Мы остановились в маленькой рощице — фонарь осветил крохотную хижину из плотно переплетенных ветвей деревьев, крытую толстым слоем камыша. Меня подтолкнули к темному низкому дверному проему, и один из охранников грубо приказал:
— Жить будешь здесь. Еду найдешь рядом. Но если мы тебя увидим, пристрелим, как дикого зверя, или натравим на тебя собак.
Он толкнул меня прикладом, и я полетел в темноту хижины, ловя ртом воздух от боли и сознания собственной беспомощности. Когда я сумел разогнуться, то увидел, что свет фонаря уже исчезает где-то вдали, за поляной.

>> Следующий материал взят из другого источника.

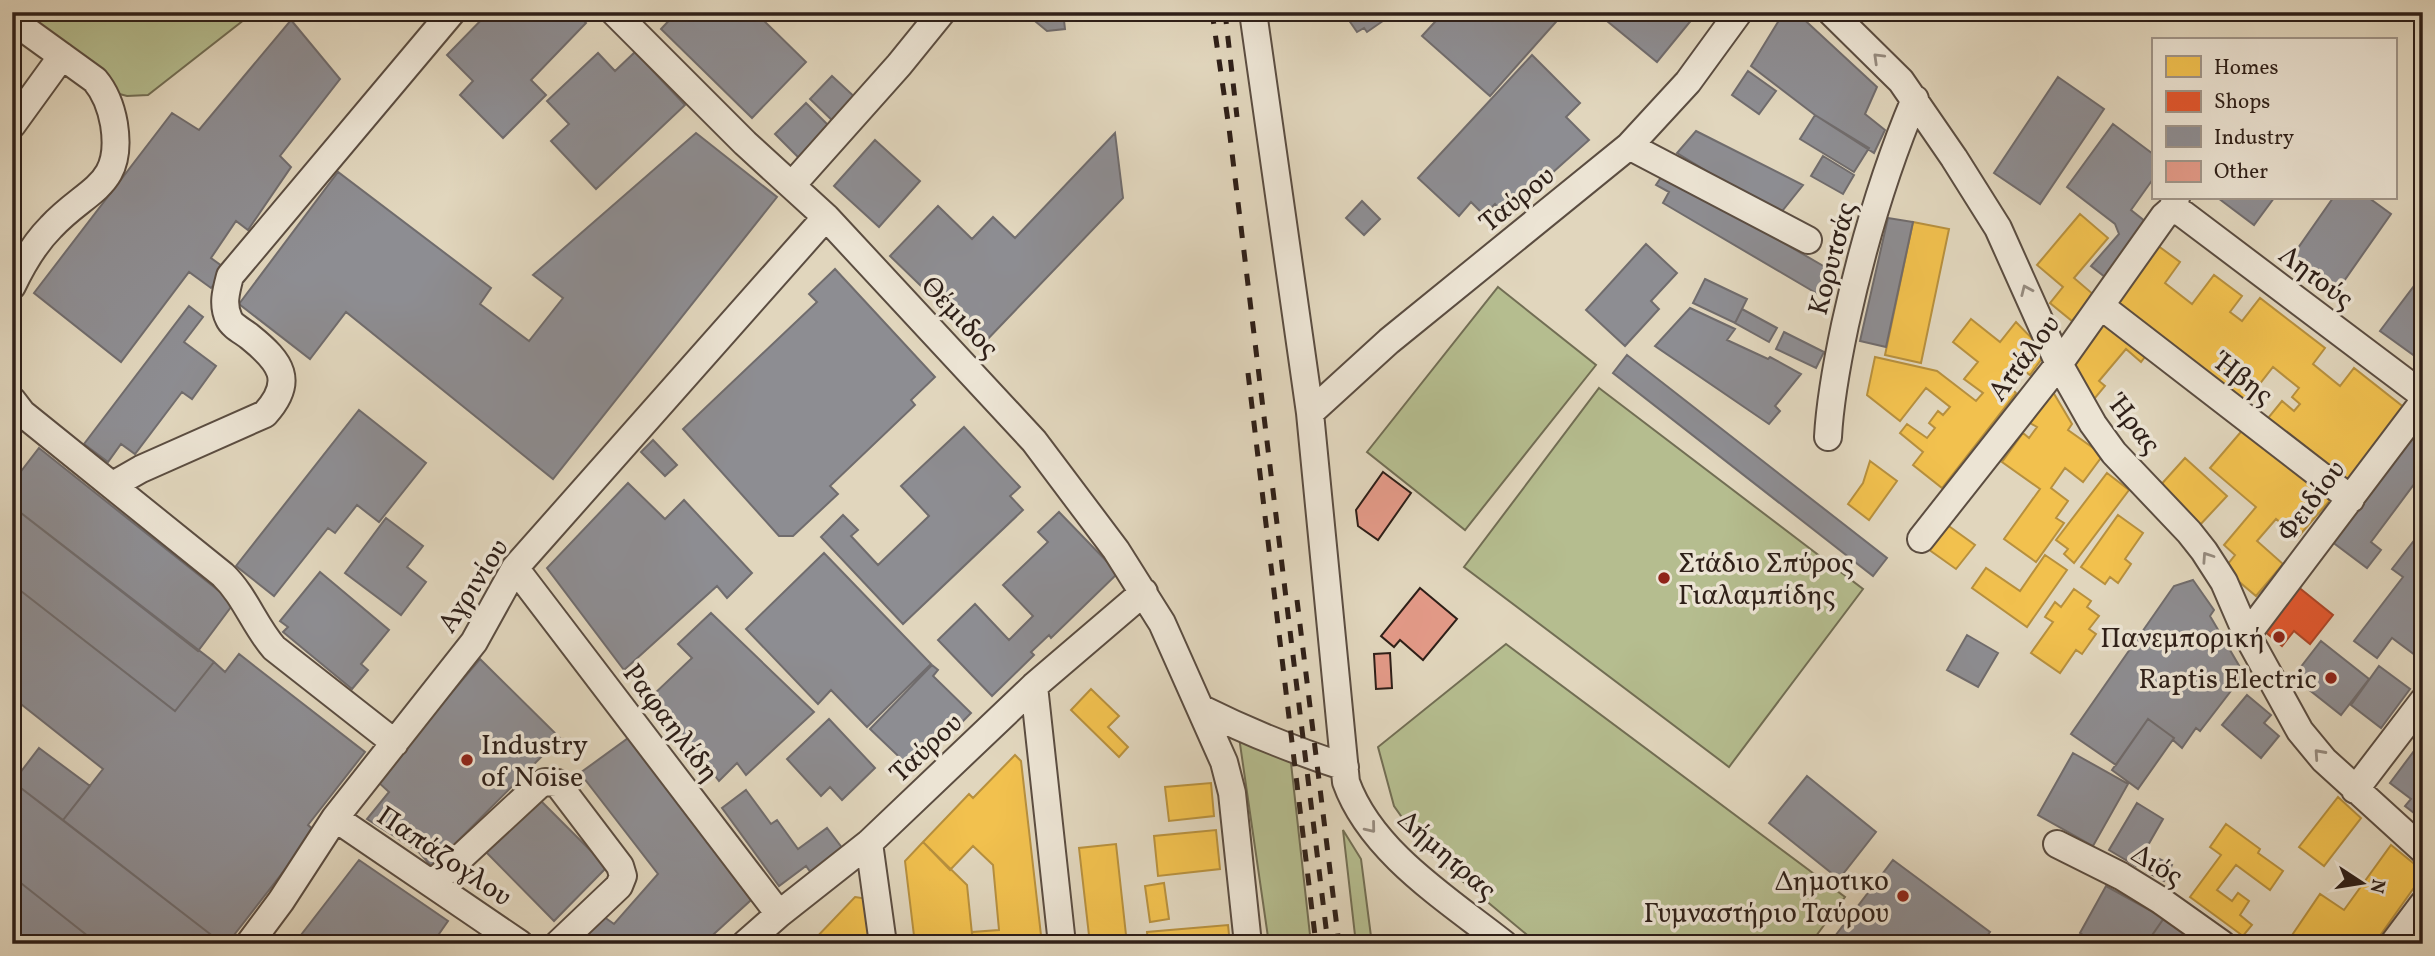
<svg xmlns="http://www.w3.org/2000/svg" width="2435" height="956" font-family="Vollkorn,serif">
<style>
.green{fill:#b5bd8f;stroke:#726e54;stroke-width:2}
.homes{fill:#f2c14e;stroke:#b7903e;stroke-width:2}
.shops{fill:#e4572e;stroke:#ad4627;stroke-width:2}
.industry{fill:#8d8d92;stroke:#706c6d;stroke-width:2}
.building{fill:#e39a88;stroke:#2e1f18;stroke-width:2}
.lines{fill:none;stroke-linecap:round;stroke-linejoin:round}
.minor-casing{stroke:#5b4d41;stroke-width:30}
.minor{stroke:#ece4d4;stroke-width:26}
.rail{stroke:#2e1f18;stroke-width:5;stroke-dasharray:12 12;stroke-linecap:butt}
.oneway{stroke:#968b7f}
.poi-dot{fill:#8f2418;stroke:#ece4d4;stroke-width:2.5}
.labels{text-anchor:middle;stroke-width:7;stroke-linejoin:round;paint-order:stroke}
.street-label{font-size:28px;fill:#2e1f18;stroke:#ece4d4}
.poi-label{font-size:28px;fill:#2e1f18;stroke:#ece4d4;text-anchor:end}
</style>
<rect width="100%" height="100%" fill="#e1d6bd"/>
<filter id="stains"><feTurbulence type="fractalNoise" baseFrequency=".00286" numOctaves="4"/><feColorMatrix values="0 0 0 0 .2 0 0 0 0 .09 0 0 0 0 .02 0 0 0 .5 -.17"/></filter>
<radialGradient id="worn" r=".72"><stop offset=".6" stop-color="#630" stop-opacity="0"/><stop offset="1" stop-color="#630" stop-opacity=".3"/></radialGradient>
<path class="green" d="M21,12H254L148,95L127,96L112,92Z
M1498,287L1596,365L1465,530L1367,452Z
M1599,388L1863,589L1729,767L1464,567Z
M1506,644L1845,897L1810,944H1538L1425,850L1394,806L1378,747Z
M1239,737L1290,754L1311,944H1269Z
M1343,830L1361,859L1372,944H1356Z"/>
<path class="homes" d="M2080,214L2108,238L2074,278L2094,295L2072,321L2050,303L2063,287L2037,265Z
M1913,222L1949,229L1921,363L1885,355Z
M2157,245L2180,262L2165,283L2192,304L2214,275L2242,296L2230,312L2242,321L2260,298L2325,348L2313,364L2340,386L2354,368L2406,409L2345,487L2264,423L2282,401L2294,411L2300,404L2292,397L2299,388L2273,367L2244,404L2113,303Z
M2104,317L2148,353L2141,362L2126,349L2099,381L2105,386L2090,404L2067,363Z
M1971,319L2000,342L2016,322L2046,353L2030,375L2015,364L2003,380L2016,393L1942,488L1913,465L1923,452L1900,433L1907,424L1927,438L1935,428L1929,423L1938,411L1943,415L1950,407L1926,388L1900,421L1867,395L1875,357L1937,371L1976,401L1983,393L1964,379L1978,362L1953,342Z
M2053,392L2072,424L2068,430L2103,455L2083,482L2065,468L2051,488L2068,501L2056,518L2064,523L2036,562L2004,539L2040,489L2002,462L2023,433L2029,438L2037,427L2030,423Z
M2246,426L2331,499L2298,537L2276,519L2257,541L2283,564L2256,596L2224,569L2235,555L2224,545L2256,507L2210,468Z
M2185,458L2227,496L2199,526L2158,488Z
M1870,461L1897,481L1869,520L1848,504L1863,483Z
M2107,473L2129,490L2074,563L2064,554L2068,549L2056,540Z
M2118,515L2143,533L2125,559L2131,564L2118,583L2110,577L2105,584L2081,567Z
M1946,524L1975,545L1956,569L1928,549Z
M2045,555L2067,570L2027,627L1972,588L1986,568L2020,591Z
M2074,589L2091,601L2087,607L2099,616L2089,629L2096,634L2082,654L2076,650L2060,673L2031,653L2053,622L2045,617L2055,602L2061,607Z
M1091,689L1119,716L1108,727L1128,747L1119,757L1071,710Z
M1015,755L1021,761L1042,944H973L972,932L999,930L993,865L973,846L950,870L923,842L969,794L973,798Z
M1211,783L1214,816L1169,821L1165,787Z
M2338,797L2361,818L2324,866L2299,847Z
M2226,824L2260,849L2258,853L2283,871L2270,890L2236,865L2217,890L2232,901L2238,893L2249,901L2240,915L2252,925L2243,936L2190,897L2221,855L2210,847Z
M1216,830L1220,869L1158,876L1154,836Z
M923,842L967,885L973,944H915L905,861Z
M1116,844L1127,944H1090L1079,848Z
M2391,845L2423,871V875L2374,944H2286L2320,894L2344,910Z
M1164,883L1169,919L1150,922L1145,886Z
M855,897L868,899L871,944H814L812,942Z
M1228,925L1230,944H1148L1147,932Z"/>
<path class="shops" d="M2297,586L2333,615L2310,644L2294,631L2282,646L2262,629Z"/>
<path class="industry" d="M489,12H575L586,23L531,80L546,95L503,138L460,95L473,81L447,55Z
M677,12H755L806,62L752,118L661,29Z
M1024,12H1063L1065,29L1047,31Z
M1351,12H1387L1390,16L1367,32L1364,28L1357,32L1346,16Z
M1444,12H1561L1563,14L1490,96L1422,36Z
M1596,12H1698L1657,62Z
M1784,12H1796L1877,87L1865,114L1885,130L1874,153L1815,115L1751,66Z
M291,20L340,79L280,156L291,167L248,230L236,221L211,258L226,269L211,288L189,272L121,362L34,293L172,113L199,130Z
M635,52L685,105L596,189L551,141L569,124L547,101L598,53L615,71Z
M1532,55L1580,103L1566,117L1589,140L1505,215L1495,204L1484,215L1471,202L1459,216L1418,178Z
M1748,71L1776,91L1759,114L1732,95Z
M832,76L859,101L837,125L810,99Z
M2058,77L2104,109L2040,204L1994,173Z
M806,103L832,129L801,160L775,134Z
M1815,115L1869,148L1854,172L1800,139Z
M2113,124L2153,154V179L2131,210L2146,222L2105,277L2091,266L2119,234L2115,224L2067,187Z
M1696,131L1803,185L1779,215L1677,153Z
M696,133L777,197L553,479L346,312L310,359L239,304L338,172L491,288L480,304L529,341L563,298L533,275Z
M1115,133L1123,198L982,345L890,256L938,206L972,239L993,217L1015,238Z
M875,140L920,181L879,227L834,186Z
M1823,156L1854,175L1843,194L1811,176Z
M1664,173L1825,267L1821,296L1663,203L1669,192L1656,185Z
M2218,198H2274L2254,225Z
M2333,198H2369L2391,214L2337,291L2291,258Z
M1362,201L1380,219L1364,235L1346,218Z
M1888,218L1913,222L1886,347L1860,341Z
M1646,244L1677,273L1651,301L1659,309L1625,346L1586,310Z
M835,269L935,377L911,400L915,405L830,486L838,494L793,536H779L683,429L817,302L809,294Z
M1705,279L1747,299L1735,323L1693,303Z
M2414,286L2423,293V362L2380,331Z
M189,306L203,317L184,342L216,366L192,399L182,392L135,454L121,444L108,462L84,444Z
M1690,308L1735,329L1727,340L1768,359L1770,357L1801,374L1775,406L1780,411L1769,424L1655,346Z
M1742,309L1777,328L1769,342L1735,323Z
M1784,332L1824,352L1816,368L1776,349Z
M1627,355L1887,558L1873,576L1613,373Z
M359,410L426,463L379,522L357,505L335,533L328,528L274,596L236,566Z
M2423,417V483L2418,479L2371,542L2381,550L2367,568L2331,541Z
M964,427L1020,487L1010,496L1023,510L903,624L821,537L843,515L858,530L851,536L878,565L929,516L901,486Z
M653,440L677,465L665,476L641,452Z
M39,448L234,603L198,651L12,506V483Z
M628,483L665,519L684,500L752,573L727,598L717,586L624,670L547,568Z
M12,506L214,662L175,711L12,584Z
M1059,512L1118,573L1051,638L1049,635L1031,652L1034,655L992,696L938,640L975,604L1009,640L1033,616L1003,585L1048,542L1038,532Z
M386,518L423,546L407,567L426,582L401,615L345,573Z
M2423,529V661L2392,638L2377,658L2354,641L2403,577L2392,569Z
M824,553L931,664L867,727L831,690L818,704L746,629Z
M320,572L389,630L361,664L368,670L352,689L283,632L288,627L280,621Z
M2193,580L2214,610L2210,616L2244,674L2200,731L2196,728L2182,748L2173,740L2174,738L2148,719L2116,765L2071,734L2174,586Z
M12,584L175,711L214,662L225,672L239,654L365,752L308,825L315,831L227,944H223L63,820L103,769L12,697Z
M711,613L814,712L746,775L737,763L719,781L653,695L692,658L678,644Z
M1967,635L1998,653L1978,687L1947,670Z
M2321,641L2369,679L2341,715L2293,677Z
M480,659L560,738L432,867L418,851L367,819L389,792L377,781Z
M932,665L938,670L933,676L971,713L914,771L870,729Z
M2379,666L2410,689L2381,728L2351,705Z
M2247,695L2271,715L2264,723L2279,736L2261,758L2222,725Z
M829,719L875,768L842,800L830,787L821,796L787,759Z
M2148,719L2174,738L2138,789L2112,770Z
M631,736L751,900L703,944H636L630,940L627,944H572L600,914L614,924L658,874L580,773Z
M2423,739V820L2405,806L2411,799L2390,783Z
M39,748L90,786L63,820L13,782Z
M2073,753L2128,784L2093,846L2038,815Z
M1807,776L1876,832L1839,879L1769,823Z
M13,782L223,944H98L12,876Z
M746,790L771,824L777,820L798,849L827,828L846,853L814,877L806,866L779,886L722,808Z
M537,797L607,867L554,921L484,850Z
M2137,803L2163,819L2136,866L2109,850Z
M2155,857L2172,865L2164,881L2147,872Z
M359,860L448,921L432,944H294Z
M1893,860L1990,932L1981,944H1829Z
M12,876L98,944H12Z
M2106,886L2164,918L2146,944H2097L2080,933Z
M2164,918L2202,944H2146Z"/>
<path class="building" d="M1383,472L1411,493L1378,540L1358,526L1356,510Z
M1420,588L1457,619L1423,660L1400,640L1394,647L1381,636Z
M1390,653L1392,688L1376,689L1374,654Z"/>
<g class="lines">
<defs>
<path id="minor" d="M614,12L745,143L826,217L1034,441L1116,550L1162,623L1224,762L1232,793L1248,944
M1253,12L1310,413L1346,782C1371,852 1447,899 1504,944
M1831,12L1901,81L1954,158L1998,228L2059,364L2093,424L2114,453L2189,532L2204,551L2224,582L2247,635L2300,731L2324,760L2423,850
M12,20L95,80C106,93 111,107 114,124C124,187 87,188 51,227C35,243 22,265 12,286
M12,125L62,56
M1629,146L1808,240
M792,185L899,65L942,12
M2172,209L2183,214L2423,395
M2101,306L2351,499
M12,400L22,413L223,575C245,596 254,625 274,648L395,743
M1310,413L1389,341L1629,146L1688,82L1739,12
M1828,437C1830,399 1837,363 1845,325C1862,248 1884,172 1915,99
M113,485L141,469L265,414C295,381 281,362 250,337C244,332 232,326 229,319C222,305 226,291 230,276L452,12
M1921,539L2059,364L2164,216L2172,209L2176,198
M515,568L779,914
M2247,635L2423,402
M1034,686L1062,944
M1202,709C1248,732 1296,751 1345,767
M2355,790L2423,701
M335,818L520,944
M869,843L883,944
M2057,844L2121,876L2160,900L2222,944
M432,884L539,785L545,782L557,783L620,866L623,876L619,886L558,944
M249,944L281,901L335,818L474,642L515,568L826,217
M745,944L779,914L869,843L1034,686L1144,592
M2393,944L2423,904"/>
</defs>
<use href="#minor" class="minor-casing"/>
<use href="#minor" class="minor"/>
<path class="rail" d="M1212,12L1229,128L1328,944
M1225,12L1237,117
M1248,373L1316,944
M1297,600L1339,944"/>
</g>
<defs><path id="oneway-chevron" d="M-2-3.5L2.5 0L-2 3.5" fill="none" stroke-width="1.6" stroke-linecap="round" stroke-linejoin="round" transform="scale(1.75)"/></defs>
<g class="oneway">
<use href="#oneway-chevron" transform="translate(1878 58) rotate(-136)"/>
<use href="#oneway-chevron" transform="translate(2026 290) rotate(-114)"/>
<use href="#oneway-chevron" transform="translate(2207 557) rotate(-124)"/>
<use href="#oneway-chevron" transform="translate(2319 754) rotate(-132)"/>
<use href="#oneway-chevron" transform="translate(1371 828) rotate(51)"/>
</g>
<g class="poi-dot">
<circle cx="1664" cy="578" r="7"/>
<circle cx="2279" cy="637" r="7"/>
<circle cx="2331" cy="678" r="7"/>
<circle cx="467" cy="760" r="7"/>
<circle cx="1903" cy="896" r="7"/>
</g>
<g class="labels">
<g class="street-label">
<text transform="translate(1516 198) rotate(-39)" y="10">Ταύρου</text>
<text transform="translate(1831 258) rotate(-75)" y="10">Κορυτσάς</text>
<text transform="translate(2317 276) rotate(37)" y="10">Λητούς</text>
<text transform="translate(961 316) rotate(47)" y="10">Θέμιδος</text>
<text transform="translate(2023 357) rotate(-53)" y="10">Αττάλου</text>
<text transform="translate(2245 378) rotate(38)" y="10">Ήβης</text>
<text transform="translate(2136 424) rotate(52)" y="10">Ήρας</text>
<text transform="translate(2310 500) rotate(-53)" y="10">Φειδίου</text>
<text transform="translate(472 585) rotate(-57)" y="10">Αγρινίου</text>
<text transform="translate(672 722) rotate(53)" y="10">Ραφαηλίδη</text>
<text transform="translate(925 747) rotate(-43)" y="10">Ταύρου</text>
<text transform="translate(1448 854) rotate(41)" y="10">Δήμητρας</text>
<text transform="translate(445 855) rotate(34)" y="10">Παπάζογλου</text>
<text transform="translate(2158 864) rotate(31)" y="10">Διός</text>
</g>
<g class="poi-label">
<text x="1678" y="572" text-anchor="start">Στάδιο Σπύρος<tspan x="1678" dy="32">Γιαλαμπίδης</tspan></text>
<text x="2265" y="647">Πανεμπορική</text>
<text x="2317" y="688">Raptis Electric</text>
<text x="481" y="754" text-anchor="start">Industry<tspan x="481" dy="32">of Noise</tspan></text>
<text x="1889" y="890">Δημοτικο<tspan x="1889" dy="32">Γυμναστήριο Ταύρου</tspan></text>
</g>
</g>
<rect width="2435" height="956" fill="none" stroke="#e1d6bd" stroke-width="42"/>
<rect x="14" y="14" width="2407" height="928" fill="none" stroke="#2e1f18" stroke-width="3.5"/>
<rect x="21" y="21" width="2393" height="914" fill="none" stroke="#2e1f18" stroke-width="2"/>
<rect x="2152" y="38" width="245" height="161" fill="#ece4d4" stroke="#a09589" stroke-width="2"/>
<rect x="2166" y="56" width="35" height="21" fill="#f2c14e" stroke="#a09589" stroke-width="2"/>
<text x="2214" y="74" font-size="21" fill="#2e1f18">Homes</text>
<rect x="2166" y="91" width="35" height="21" fill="#e4572e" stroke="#a09589" stroke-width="2"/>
<text x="2214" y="108" font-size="21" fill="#2e1f18">Shops</text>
<rect x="2166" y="126" width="35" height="21" fill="#8d8d92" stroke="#a09589" stroke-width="2"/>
<text x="2214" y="144" font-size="21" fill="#2e1f18">Industry</text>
<rect x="2166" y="161" width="35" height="21" fill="#e39a88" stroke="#a09589" stroke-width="2"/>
<text x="2214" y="178" font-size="21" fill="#2e1f18">Other</text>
<g transform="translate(2362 883) rotate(102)" stroke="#ece4d4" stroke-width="5" paint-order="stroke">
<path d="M0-5L12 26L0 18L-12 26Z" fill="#2e1f18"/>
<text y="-10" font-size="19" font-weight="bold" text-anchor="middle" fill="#2e1f18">N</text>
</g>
<rect width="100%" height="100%" filter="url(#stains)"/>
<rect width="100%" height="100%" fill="url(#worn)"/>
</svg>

Ощупывая в темноте стены хижины, я отпрянул от испуга, когда моя рука коснулась копны чьих-то волос. Я услышал чей-то подавленный крик, похожий скорее на визг, и понял, что это существо боится меня еще больше, чем я его. Послышалось громкое шуршание не то соломы, не то сухих листьев, и что-то большое споткнулось о мои ноги, пытаясь прорваться к двери. Я схватил это нечто и понял, что вцепился в человека.
Он рухнул на пол, всхлипывая и бормоча что-то таким тихим, слабым и прерывающимся голосом, что я даже не мог понять, слова ли это человеческой речи или искаженные звуки, которые только и могли издавать графские рабы-славяне. Потом, когда я приподнял его, он успокоился, и я понял, что он говорит по-французски.
Позволив мне ощупать себя, свою голову и все тело, он дрожал и постанывал от страха. У него были длинные волосы и длинная борода, точно такой же, как у меня, костюм из материала, напоминающего шкуру животного. Он был невысокого роста и, как мне казалось, намного старше меня. Изо всех сил стараясь утешить его на ломаном французском, я подтащил его к куче сухой соломы, которую нащупал в углу хижины, и усадил рядом с собой.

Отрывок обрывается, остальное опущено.